Public discussion of such issues in China is tightly restricted: anyone wanting to promote reform has to either be very careful or have powerful patrons within the Communist Party hierarchy (General Liu is political commissar of the National Defence University). Political dissent is a dangerous business.
But what’s our excuse? How can it be that the prospects of democratisation in China receive less discussion in free and democratic Australia than they do in China itself?
This is going to be the biggest story in our part of the world in coming decades, bar none. How will political reform come to China: will it be gradual or sudden, peaceful or violent? How deep will the economic trauma be? Will decolonisation snowball into fragmentation, or will a militaristic backlash engulf China’s neighbors?
General Liu may be unduly optimistic when he says that “in the coming 10 years, a transformation from power politics to democracy will inevitably take place”, but there is no room for doubt that some sort of transition is on the way, and it would be idle to expect that Australia can remain unaffected.
Australia’s media and politicians ceaselessly remind us, with good cause, of how deeply our economic prosperity is tied up with China, but the coverage never scratches the surface of what that means. Instead it gives every impression that China is a normal country like any other, rather than a dictatorship with a precarious future.
Our politicians would offer the excuse that it would be bad for business to offend China’s leaders — ignoring the fact that moral cowardice is not a good way to earn respect. It is also short sighted, since the next generation of Chinese leaders might not appreciate our present attitude: having been on first-name terms with General Suharto, for example, is not much of a ticket to influence in today’s Indonesia.
But just as with the hollowness of our present election campaign, the media are the enablers in this. Instead of offering their own analysis, or at least calling some of the politicians to account, they join them in burying their heads in the sand.

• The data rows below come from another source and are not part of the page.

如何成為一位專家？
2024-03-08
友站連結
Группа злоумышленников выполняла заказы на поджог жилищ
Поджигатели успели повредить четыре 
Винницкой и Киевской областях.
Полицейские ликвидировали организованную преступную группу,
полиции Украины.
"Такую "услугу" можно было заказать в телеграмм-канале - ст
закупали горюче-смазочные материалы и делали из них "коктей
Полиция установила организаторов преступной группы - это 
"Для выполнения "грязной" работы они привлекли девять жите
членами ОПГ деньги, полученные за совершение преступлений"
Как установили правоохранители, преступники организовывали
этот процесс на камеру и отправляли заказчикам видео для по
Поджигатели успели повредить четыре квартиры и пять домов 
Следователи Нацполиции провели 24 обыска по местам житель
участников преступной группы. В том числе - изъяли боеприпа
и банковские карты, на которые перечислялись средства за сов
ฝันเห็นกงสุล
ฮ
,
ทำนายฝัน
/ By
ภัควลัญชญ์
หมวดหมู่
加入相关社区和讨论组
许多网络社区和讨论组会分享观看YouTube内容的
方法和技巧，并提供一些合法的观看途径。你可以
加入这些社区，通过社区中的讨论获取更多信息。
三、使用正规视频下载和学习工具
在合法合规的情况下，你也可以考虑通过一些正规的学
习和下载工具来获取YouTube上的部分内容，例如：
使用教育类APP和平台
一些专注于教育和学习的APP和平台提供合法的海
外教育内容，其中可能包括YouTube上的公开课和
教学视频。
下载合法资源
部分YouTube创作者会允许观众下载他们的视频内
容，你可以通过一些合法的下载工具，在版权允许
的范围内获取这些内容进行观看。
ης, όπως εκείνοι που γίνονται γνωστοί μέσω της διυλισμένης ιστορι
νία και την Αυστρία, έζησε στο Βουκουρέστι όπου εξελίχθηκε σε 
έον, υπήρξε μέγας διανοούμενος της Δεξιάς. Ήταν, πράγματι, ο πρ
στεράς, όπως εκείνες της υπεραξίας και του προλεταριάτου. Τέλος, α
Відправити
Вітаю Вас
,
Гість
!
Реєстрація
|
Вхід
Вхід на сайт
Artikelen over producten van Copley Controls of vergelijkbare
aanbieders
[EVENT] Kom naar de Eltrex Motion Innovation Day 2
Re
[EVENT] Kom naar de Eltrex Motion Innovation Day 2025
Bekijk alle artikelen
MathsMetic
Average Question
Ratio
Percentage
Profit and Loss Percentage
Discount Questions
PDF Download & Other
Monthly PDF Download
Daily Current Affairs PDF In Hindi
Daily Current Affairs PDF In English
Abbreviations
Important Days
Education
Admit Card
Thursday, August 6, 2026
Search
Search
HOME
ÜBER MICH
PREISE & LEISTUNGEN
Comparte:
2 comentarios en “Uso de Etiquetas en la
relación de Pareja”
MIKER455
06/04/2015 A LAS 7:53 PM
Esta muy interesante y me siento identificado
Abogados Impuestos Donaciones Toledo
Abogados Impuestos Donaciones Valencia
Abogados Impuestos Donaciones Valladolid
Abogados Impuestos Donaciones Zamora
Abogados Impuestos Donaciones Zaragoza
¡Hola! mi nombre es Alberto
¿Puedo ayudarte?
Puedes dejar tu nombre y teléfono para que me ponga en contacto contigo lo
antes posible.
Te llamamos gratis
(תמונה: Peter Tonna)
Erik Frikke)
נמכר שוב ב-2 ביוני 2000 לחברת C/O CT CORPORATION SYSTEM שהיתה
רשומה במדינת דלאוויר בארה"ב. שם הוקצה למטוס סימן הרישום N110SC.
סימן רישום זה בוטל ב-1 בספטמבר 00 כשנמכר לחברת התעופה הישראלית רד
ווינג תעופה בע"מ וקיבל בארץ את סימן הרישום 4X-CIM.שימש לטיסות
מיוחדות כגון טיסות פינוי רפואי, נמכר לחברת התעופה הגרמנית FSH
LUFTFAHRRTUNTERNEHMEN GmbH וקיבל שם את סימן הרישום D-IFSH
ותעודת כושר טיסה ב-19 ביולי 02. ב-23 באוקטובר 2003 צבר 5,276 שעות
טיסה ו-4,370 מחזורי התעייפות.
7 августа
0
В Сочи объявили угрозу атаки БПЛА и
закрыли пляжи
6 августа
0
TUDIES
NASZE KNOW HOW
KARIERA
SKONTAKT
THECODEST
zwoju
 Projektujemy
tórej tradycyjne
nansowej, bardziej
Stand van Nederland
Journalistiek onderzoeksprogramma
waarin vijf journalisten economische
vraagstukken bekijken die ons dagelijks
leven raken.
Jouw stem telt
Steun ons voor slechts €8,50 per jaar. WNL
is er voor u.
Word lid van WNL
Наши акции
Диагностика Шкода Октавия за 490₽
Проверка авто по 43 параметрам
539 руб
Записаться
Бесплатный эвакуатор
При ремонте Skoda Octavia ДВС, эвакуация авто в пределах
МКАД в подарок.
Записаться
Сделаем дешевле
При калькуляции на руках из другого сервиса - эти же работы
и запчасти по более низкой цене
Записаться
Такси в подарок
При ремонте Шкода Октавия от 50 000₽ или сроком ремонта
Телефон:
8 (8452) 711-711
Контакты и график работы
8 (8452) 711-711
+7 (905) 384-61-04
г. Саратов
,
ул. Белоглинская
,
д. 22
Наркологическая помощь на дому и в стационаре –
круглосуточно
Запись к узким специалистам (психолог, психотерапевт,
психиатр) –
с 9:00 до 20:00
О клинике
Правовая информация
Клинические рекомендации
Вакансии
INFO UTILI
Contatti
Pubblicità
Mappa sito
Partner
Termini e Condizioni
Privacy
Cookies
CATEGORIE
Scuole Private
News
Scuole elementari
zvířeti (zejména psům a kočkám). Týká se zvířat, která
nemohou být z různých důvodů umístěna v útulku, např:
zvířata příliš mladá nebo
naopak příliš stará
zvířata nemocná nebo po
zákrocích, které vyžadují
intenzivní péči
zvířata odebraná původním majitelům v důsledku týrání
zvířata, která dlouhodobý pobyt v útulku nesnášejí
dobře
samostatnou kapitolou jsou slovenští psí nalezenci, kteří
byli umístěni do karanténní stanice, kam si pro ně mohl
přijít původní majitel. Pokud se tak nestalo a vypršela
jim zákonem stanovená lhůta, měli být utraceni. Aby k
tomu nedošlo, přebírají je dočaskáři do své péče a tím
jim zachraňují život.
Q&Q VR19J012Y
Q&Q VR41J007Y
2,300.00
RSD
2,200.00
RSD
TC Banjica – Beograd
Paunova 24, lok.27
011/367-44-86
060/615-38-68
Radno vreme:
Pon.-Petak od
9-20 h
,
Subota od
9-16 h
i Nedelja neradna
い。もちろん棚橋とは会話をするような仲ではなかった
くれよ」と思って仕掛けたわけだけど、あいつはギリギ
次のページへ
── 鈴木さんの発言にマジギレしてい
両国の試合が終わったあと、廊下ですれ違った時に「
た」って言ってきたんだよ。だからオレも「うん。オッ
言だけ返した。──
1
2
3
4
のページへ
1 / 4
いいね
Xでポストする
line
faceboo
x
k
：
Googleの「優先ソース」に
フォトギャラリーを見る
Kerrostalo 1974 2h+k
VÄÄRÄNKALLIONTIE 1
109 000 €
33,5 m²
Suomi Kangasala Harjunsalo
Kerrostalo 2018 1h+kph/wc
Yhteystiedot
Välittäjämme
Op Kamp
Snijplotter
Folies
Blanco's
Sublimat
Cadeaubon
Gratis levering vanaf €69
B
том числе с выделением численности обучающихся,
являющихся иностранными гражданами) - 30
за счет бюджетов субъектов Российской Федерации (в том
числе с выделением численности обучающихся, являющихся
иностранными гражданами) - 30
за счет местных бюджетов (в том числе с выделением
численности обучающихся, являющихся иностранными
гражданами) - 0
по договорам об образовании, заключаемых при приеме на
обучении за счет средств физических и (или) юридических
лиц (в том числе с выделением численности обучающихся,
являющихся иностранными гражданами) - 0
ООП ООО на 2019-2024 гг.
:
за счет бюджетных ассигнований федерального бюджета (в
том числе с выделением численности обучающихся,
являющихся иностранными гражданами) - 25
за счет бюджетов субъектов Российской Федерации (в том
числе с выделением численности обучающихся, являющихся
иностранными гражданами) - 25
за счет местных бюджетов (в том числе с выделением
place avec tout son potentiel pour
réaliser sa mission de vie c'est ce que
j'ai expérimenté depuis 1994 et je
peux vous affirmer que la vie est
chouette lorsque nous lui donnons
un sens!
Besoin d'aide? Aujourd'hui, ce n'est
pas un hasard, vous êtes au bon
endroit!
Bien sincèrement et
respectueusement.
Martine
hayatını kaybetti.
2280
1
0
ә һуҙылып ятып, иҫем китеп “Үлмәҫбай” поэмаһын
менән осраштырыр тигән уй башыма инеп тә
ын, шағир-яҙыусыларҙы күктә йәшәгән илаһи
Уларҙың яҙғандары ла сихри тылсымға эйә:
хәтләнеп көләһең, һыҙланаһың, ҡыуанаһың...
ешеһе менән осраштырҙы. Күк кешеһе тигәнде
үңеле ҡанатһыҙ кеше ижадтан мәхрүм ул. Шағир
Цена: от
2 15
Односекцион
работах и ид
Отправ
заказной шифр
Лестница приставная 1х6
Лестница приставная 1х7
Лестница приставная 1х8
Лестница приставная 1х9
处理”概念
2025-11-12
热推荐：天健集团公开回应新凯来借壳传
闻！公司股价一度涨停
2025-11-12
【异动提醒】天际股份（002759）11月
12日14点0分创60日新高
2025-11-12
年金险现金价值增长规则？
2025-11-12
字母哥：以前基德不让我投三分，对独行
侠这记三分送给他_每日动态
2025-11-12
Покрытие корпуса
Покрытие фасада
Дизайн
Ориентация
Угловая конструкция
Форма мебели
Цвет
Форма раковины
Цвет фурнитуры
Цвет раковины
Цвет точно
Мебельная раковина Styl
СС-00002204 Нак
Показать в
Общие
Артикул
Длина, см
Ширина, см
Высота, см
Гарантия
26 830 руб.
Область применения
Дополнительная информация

In fact, media and politicians share the same fundamental flaws. They are chronically short-term in their focus, being unable to look beyond (at best) the next election, and rarely beyond the next day’s headlines. They are disinclined, whether through incompetence or lack of interest, to examine deep issues. And they worship power: their focus rarely moves from the people at the top to embrace the outsiders and the proponents of change.
Public dissatisfaction with the election coverage has been given a serious voice in a few places by critics such as Crikey’s Guy Rundle, so maybe pressure will eventually mount for change. But if turmoil in China is just around the corner, the failings of our political and media culture will be even more dramatically revealed.